Di DKI Jakarta, sekarang warganya betul-betul merasa terganggu dengan tumpukan sampah di kawasan huniannya. Ini sebetulnya bisa menjadi momentum yang ampuh untuk mengajak warganya terlibat dalam pengelolaan sampah. Misalnya, dengan mulai memilah mana sampah basah dan mana sampah kering dan menempatkannya dalam kantong-kantong plastik yang terpisah. Dalam kondisi biasa, saya sudah mencoba berkali-kali dan tahukah Anda, sulitnya minta ampun. 

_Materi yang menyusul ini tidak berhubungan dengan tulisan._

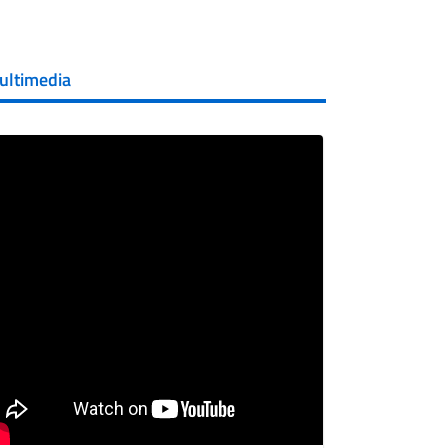
ultimedia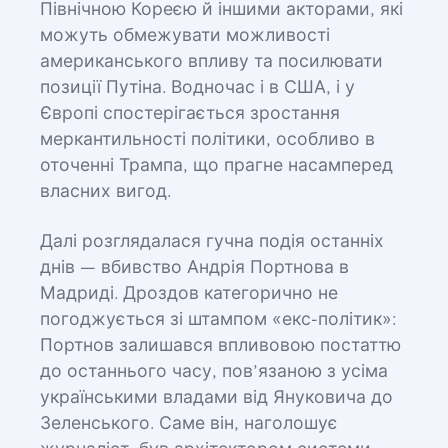
Північною Кореєю й іншими акторами, які
можуть обмежувати можливості
американського впливу та посилювати
позиції Путіна. Водночас і в США, і у
Європі спостерігається зростання
меркантильності політики, особливо в
оточенні Трампа, що прагне насамперед
власних вигод.
Далі розглядалася гучна подія останніх
днів — вбивство Андрія Портнова в
Мадриді. Дроздов категорично не
погоджується зі штампом «екс-політик»:
Портнов залишався впливовою постаттю
до останнього часу, пов’язаною з усіма
українськими владами від Януковича до
Зеленського. Саме він, наголошує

Kini, semua warga sudah merasa sangat terganggu dan kalau yang mengajak tokoh seperti Jokowi dan Ahok, ajakan ikut terlibat dalam pengelolaan sampah mungkin tak sesulit dulu lagi. Semua sama-sama melihat dan merasakan bahwa masalahnya ada di depan mata mereka. Ketiga, pemerintahan yang menawarkan solusi. Di Bandung, untuk mengatasi masalah sampah, dibangun pembangkit listrik tenaga sampah (PLTSa) di kawasan Gedebage. Dari 500–700 ton sampah, saya dengar bisa dihasilkan listrik setara 7 megawatt. 

Lalu, abu hasil bakaran sampah pun masih bisa dimanfaatkan untuk menghasilkan batu bata. Memang PLTSa Gedebage masih menyisakan beberapa masalah. Misalnya polusi karena cerobong asapnya hanya setinggi 35 meter dan menghadap ke permukiman warga. Singapura juga memiliki fasilitas serupa, hanya saja cerobong asapnya mencapai 70 meter dan terarah ke laut. Jadi, relatif tidak mengganggu. Rasanya Pemprov DKI bisa meniru PLTSa ala Singapura dengan mengarahkan cerobongnya ke laut. 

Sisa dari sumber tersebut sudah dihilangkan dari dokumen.